● **Records provided**:
+ + + + +

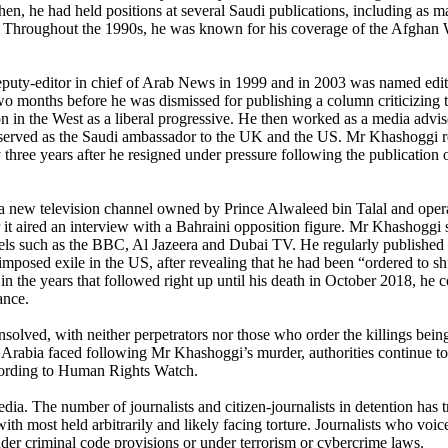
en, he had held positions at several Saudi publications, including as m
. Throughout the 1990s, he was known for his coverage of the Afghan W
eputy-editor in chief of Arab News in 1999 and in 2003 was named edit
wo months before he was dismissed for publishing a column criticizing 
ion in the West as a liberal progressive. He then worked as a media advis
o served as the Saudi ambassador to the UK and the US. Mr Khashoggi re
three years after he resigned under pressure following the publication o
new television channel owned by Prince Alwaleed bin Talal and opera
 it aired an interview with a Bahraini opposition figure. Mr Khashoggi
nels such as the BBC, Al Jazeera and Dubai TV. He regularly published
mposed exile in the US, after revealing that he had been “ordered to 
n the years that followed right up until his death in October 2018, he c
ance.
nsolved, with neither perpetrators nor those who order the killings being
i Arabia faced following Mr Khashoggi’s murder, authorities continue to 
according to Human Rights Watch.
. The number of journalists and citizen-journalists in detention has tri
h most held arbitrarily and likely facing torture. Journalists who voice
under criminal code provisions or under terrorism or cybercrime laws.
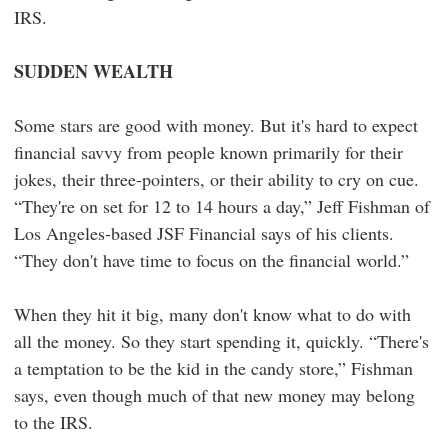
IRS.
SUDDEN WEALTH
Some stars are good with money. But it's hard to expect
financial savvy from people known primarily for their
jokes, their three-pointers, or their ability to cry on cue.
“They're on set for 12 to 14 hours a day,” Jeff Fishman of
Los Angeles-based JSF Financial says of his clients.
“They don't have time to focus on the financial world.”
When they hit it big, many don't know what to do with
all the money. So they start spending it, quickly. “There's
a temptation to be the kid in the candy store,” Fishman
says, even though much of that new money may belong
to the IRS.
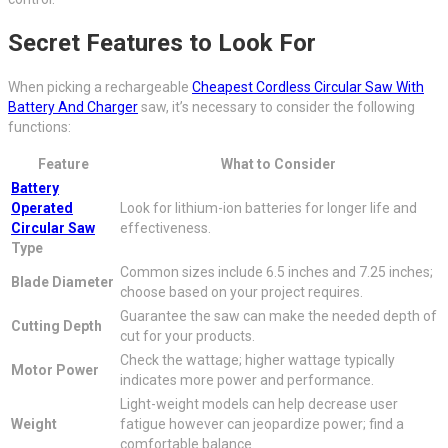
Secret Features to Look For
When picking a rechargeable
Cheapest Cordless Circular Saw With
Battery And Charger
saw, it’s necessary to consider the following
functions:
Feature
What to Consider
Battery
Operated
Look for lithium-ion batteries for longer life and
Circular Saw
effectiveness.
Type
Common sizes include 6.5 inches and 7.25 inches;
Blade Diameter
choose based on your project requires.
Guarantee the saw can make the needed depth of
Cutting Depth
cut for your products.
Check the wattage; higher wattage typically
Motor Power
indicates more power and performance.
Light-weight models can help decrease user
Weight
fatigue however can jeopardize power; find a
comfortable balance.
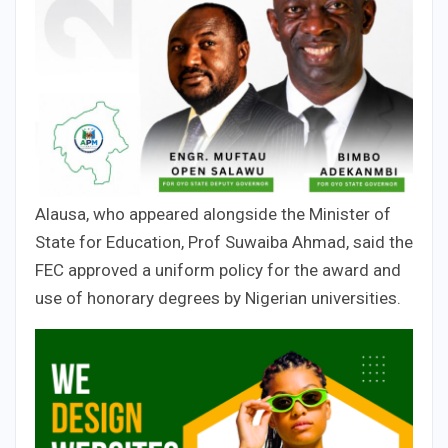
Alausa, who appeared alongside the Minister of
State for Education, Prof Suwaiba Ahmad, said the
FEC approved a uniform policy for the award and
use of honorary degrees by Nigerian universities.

+ + + + +

● **About this exercise**:
Search the entries for the word "Khashoggi" and copy every line that holds it.

● **Output**:
o served as the Saudi ambassador to the UK and the US. Mr Khashoggi re
 it aired an interview with a Bahraini opposition figure. Mr Khashoggi
i Arabia faced following Mr Khashoggi’s murder, authorities continue to 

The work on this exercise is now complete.